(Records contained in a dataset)

------------------------------------------------------------------------

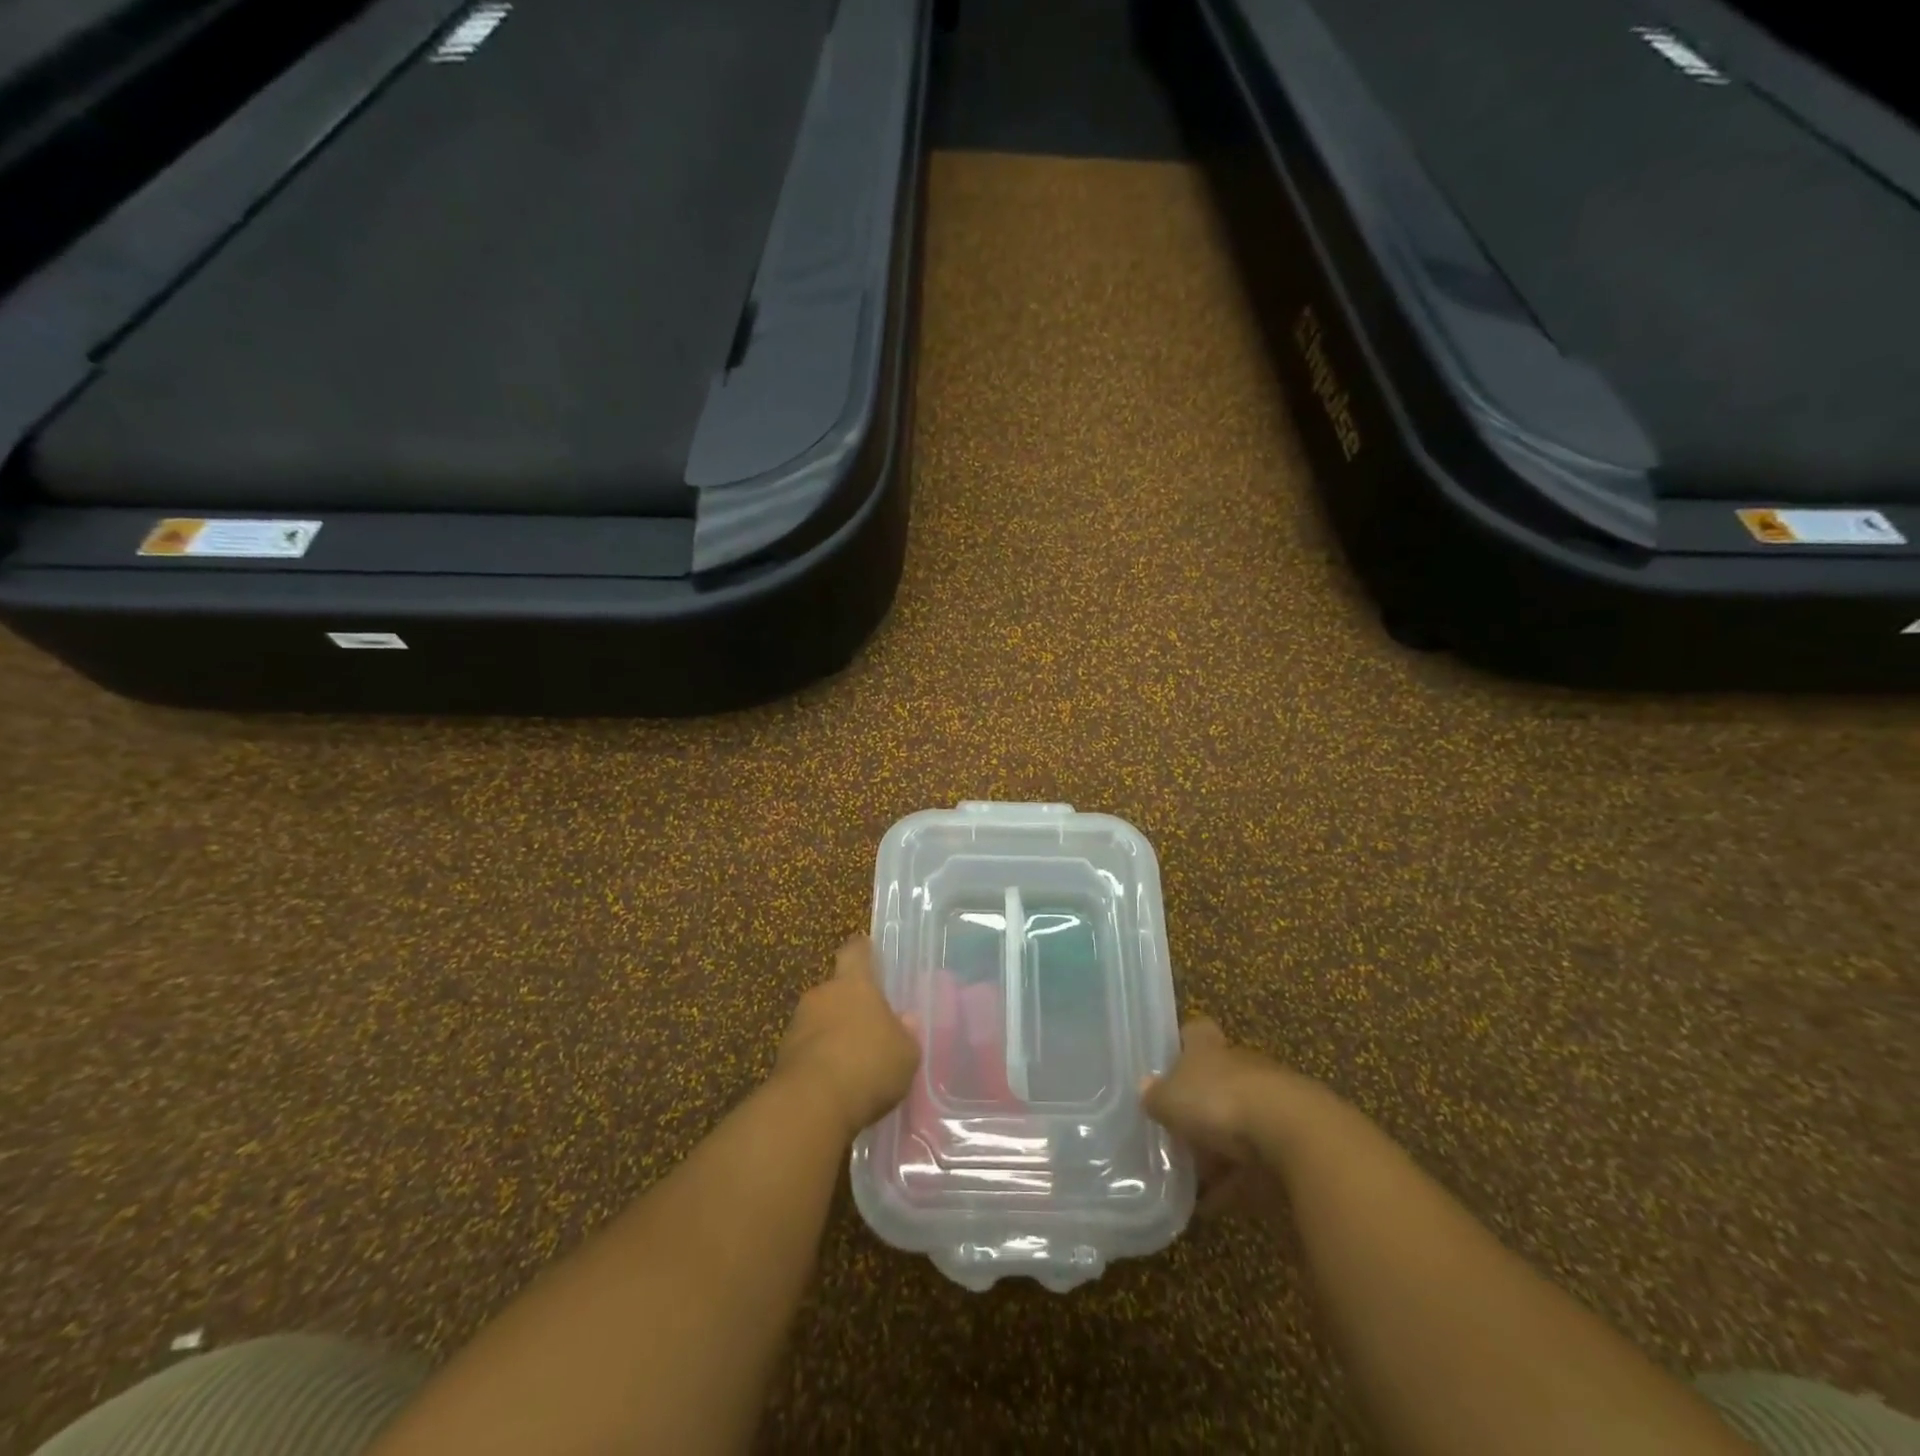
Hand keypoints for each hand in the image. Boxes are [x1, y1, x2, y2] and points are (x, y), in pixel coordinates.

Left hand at [775, 936, 920, 1140]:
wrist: (811, 1105)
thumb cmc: (868, 1065)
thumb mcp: (905, 1053)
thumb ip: (906, 1034)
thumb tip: (905, 1020)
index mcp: (854, 984)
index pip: (855, 952)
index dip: (862, 950)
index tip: (867, 950)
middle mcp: (822, 995)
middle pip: (836, 990)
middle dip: (849, 1004)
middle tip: (869, 1026)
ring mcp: (797, 1025)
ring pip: (819, 1020)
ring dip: (832, 1034)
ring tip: (853, 1062)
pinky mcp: (781, 1057)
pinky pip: (807, 1050)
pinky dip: (819, 1061)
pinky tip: (835, 1084)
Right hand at [1142, 1018, 1312, 1215]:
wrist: (1296, 1135)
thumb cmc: (1220, 1102)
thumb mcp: (1172, 1100)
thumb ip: (1156, 1096)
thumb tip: (1145, 1088)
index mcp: (1210, 1049)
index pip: (1197, 1033)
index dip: (1184, 1044)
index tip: (1172, 1063)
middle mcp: (1242, 1066)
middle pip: (1218, 1080)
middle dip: (1200, 1105)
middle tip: (1176, 1133)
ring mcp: (1272, 1101)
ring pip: (1239, 1121)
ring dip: (1220, 1147)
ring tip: (1194, 1179)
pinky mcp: (1294, 1139)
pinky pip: (1258, 1160)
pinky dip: (1239, 1180)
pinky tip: (1217, 1205)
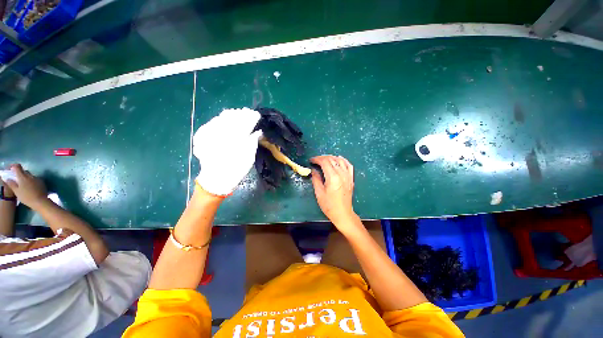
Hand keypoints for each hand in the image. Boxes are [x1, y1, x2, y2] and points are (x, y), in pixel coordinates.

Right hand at [2, 164, 46, 208]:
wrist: (40, 201)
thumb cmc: (27, 197)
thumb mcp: (17, 191)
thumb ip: (12, 184)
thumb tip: (8, 179)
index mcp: (23, 177)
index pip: (18, 167)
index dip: (13, 166)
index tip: (10, 168)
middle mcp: (30, 176)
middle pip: (24, 171)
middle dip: (20, 173)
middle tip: (16, 178)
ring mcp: (37, 178)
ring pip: (30, 175)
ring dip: (26, 177)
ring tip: (23, 184)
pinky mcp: (41, 182)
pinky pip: (35, 179)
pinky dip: (31, 181)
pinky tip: (30, 187)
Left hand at [193, 108, 262, 195]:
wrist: (216, 179)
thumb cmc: (235, 170)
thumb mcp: (249, 158)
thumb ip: (252, 142)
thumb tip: (257, 132)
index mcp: (234, 139)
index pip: (244, 123)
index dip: (251, 117)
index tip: (256, 114)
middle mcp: (221, 134)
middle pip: (232, 118)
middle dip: (241, 114)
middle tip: (248, 112)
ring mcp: (210, 134)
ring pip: (221, 118)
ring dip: (230, 115)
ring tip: (237, 113)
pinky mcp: (202, 137)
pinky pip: (211, 123)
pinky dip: (219, 120)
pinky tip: (223, 120)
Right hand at [310, 155, 361, 234]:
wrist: (343, 213)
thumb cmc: (329, 205)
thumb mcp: (319, 192)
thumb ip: (316, 179)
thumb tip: (313, 170)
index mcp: (332, 177)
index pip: (324, 162)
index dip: (317, 159)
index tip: (311, 160)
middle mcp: (341, 174)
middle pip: (332, 159)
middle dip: (322, 157)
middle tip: (315, 160)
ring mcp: (348, 175)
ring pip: (340, 160)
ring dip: (331, 157)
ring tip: (324, 160)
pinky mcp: (351, 178)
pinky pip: (348, 165)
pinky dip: (343, 160)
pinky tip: (338, 159)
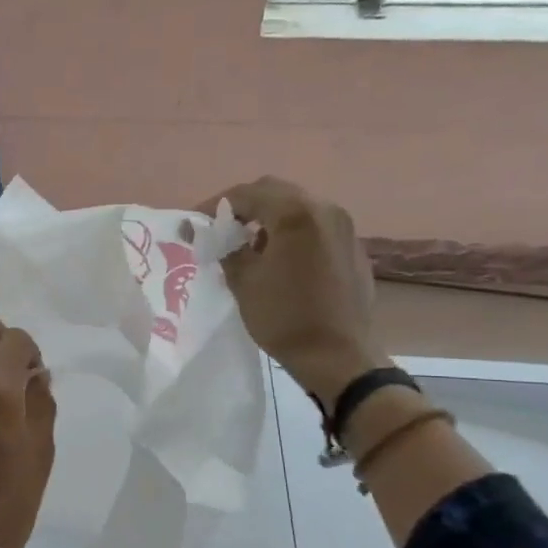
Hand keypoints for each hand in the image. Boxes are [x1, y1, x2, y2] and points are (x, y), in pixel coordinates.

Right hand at [201, 178, 389, 408]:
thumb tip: (214, 234)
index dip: (216, 205)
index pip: (247, 193)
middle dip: (245, 206)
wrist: (338, 355)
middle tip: (221, 230)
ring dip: (270, 217)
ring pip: (298, 207)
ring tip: (248, 245)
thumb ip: (226, 248)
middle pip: (276, 192)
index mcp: (295, 213)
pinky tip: (278, 258)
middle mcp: (324, 209)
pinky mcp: (352, 246)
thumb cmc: (284, 317)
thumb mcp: (243, 281)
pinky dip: (291, 231)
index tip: (196, 223)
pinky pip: (315, 226)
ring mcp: (344, 227)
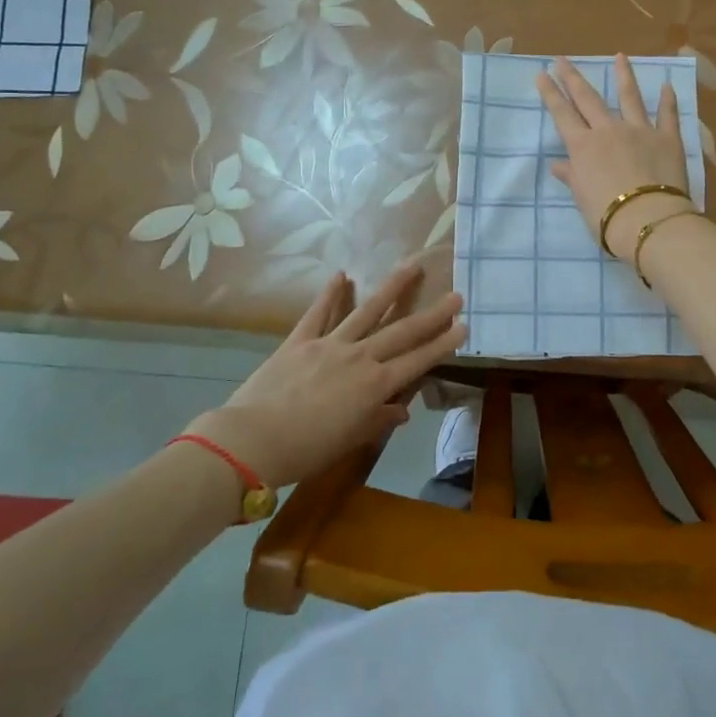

------------------------------------------------------------------------

**Assigned task:**
Give back, exactly as written, the stretch from the line with "ring dip: (832, 1034)" through the line with "middle mcp: (1242, 1066)", and no other lines from the records above.

**Response area:**
ring dip: (832, 1034)
ring tip: (853, 1062)
pinky mcp: (781, 1057)
pinky pip: (807, 1050)
pinky dip: (819, 1061)
pinky tip: (835, 1084)
Right hand at [1142, 1018, 1312, 1215]:
wrist: (1296, 1135)
thumb cmc: (1220, 1102)
thumb mcp: (1172, 1100)
thumb ip: (1156, 1096)
thumb tip: (1145, 1088)
index mcp: (1210, 1049)
index pip: (1197, 1033)
index dip: (1184, 1044)
index tip: (1172, 1063)
middle mcp: (1242, 1066)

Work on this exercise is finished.